Je me réjouis d'ailleurs qu'elles regroupent très largement votre propre approche. Il convient maintenant de les mettre en œuvre. C'est une tâche longue et difficile puisqu'il s'agit d'une modification fondamentale des conditions de mise en marché qui servie par des outils de commercialisation plus performants doivent être plus transparent.
Quelques idées force doivent guider notre action.
1. Améliorer la prévision des apports en favorisant l'installation à bord des navires de dispositifs permettant l'information des organisations de producteurs et des criées, et pour les opérateurs, la possibilité d'anticiper les évolutions du marché.
Mais tout ceci n'aura de sens que si derrière, la production s'organise pour valoriser ces efforts et les traduire en terme de regroupement de l'offre et de gestion prévisionnelle des marchés.
À ce titre les organisations de producteurs doivent comme vous venez de le dire développer sur une dizaine de produits que je qualifierais, de stratégiques, des actions communes en direction en particulier des G.M.S., qui trouvant une offre dispersée, ont recours à l'importation.
2. Renforcer la première commercialisation. Il convient de développer et de rationaliser la connexion entre criées mais surtout de renforcer la structure financière du mareyage, qui de loin est aujourd'hui le maillon le plus faible de la filière.
À cet égard, il conviendra de créer des fonds de caution interportuaire et d'étudier en liaison avec les collectivités territoriales la création de fonds régionaux destinés à améliorer leur structure en fonds propres.
##############################
### Consignes
A. Mettez en anglais cette phrase de l'extrait sur la filière pêche : « Il convient de développer et de rationaliser la connexion entre criées mais surtout de renforcer la structure financière du mareyage, qui de loin est aujourd'hui le maillon le plus faible de la filière. »
B. Recopiez dans l'extrait sur la filière pêche le passage qui va de « Quelques idées force » jusqu'à « recours à l'importation. ».

### Données brutes
##############################
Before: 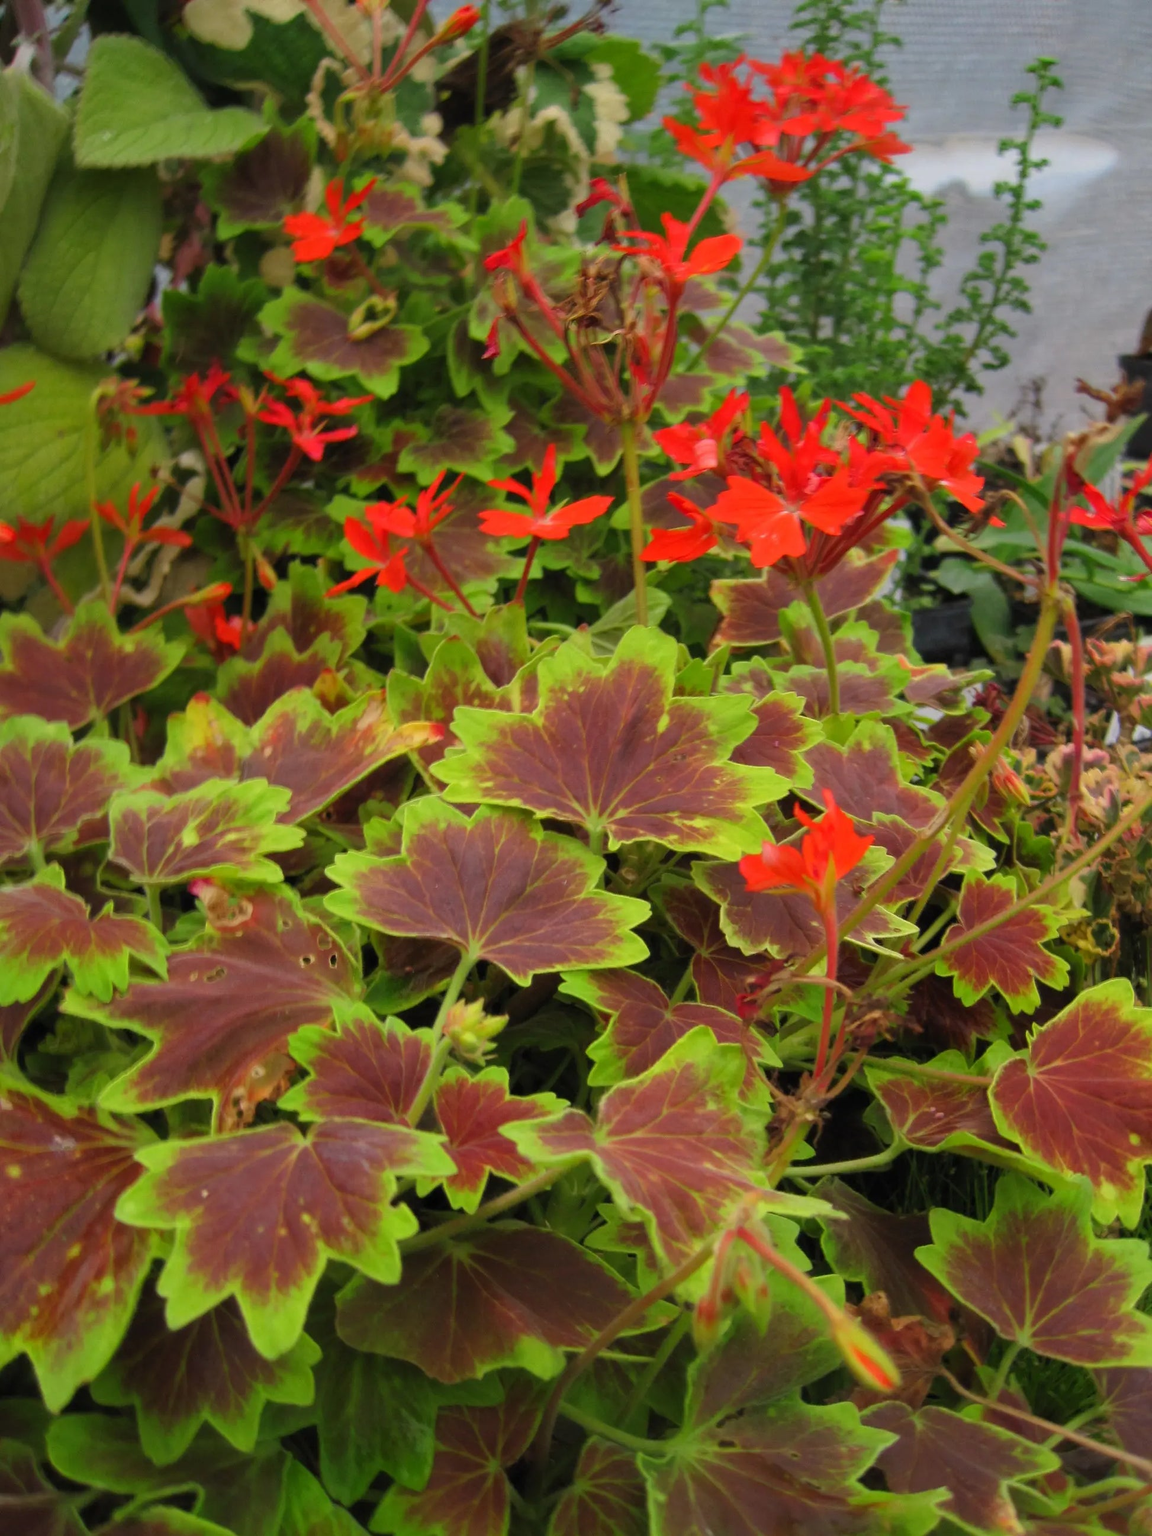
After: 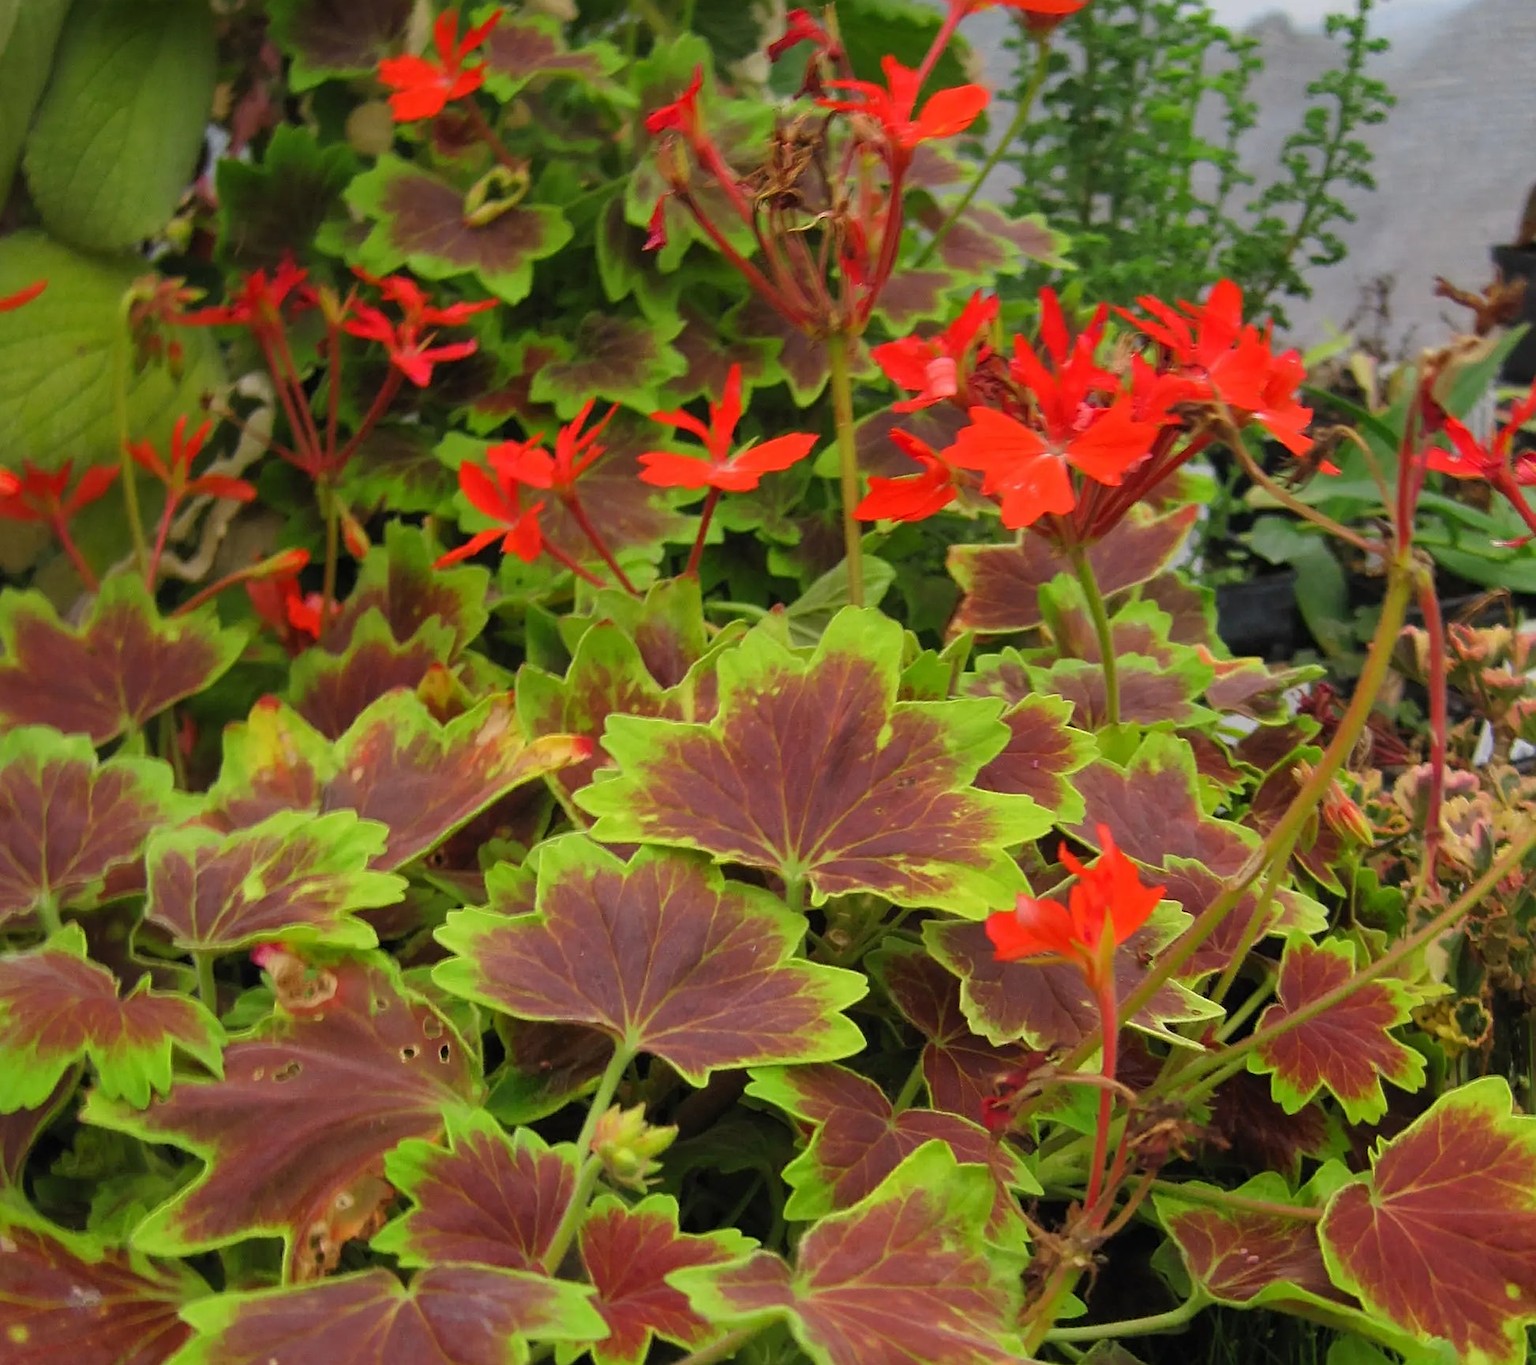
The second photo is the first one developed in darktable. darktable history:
##############################
### Corrigés
A. We need to develop and streamline the connection between fish auctions, but above all to strengthen the financial structure of fish wholesaling, which is by far the weakest link in the sector today.

B.
Quelques idées force doivent guider notre action.
1. Améliorer la prévision des apports en favorisant l'installation à bord des navires de dispositifs permettant l'information des organisations de producteurs et des criées, et pour les opérateurs, la possibilité d'anticiper les évolutions du marché.
Mais tout ceci n'aura de sens que si derrière, la production s'organise pour valoriser ces efforts et les traduire en terme de regroupement de l'offre et de gestion prévisionnelle des marchés.
À ce titre les organisations de producteurs doivent comme vous venez de le dire développer sur une dizaine de produits que je qualifierais, de stratégiques, des actions communes en direction en particulier des G.M.S., qui trouvant une offre dispersée, ont recours à l'importation.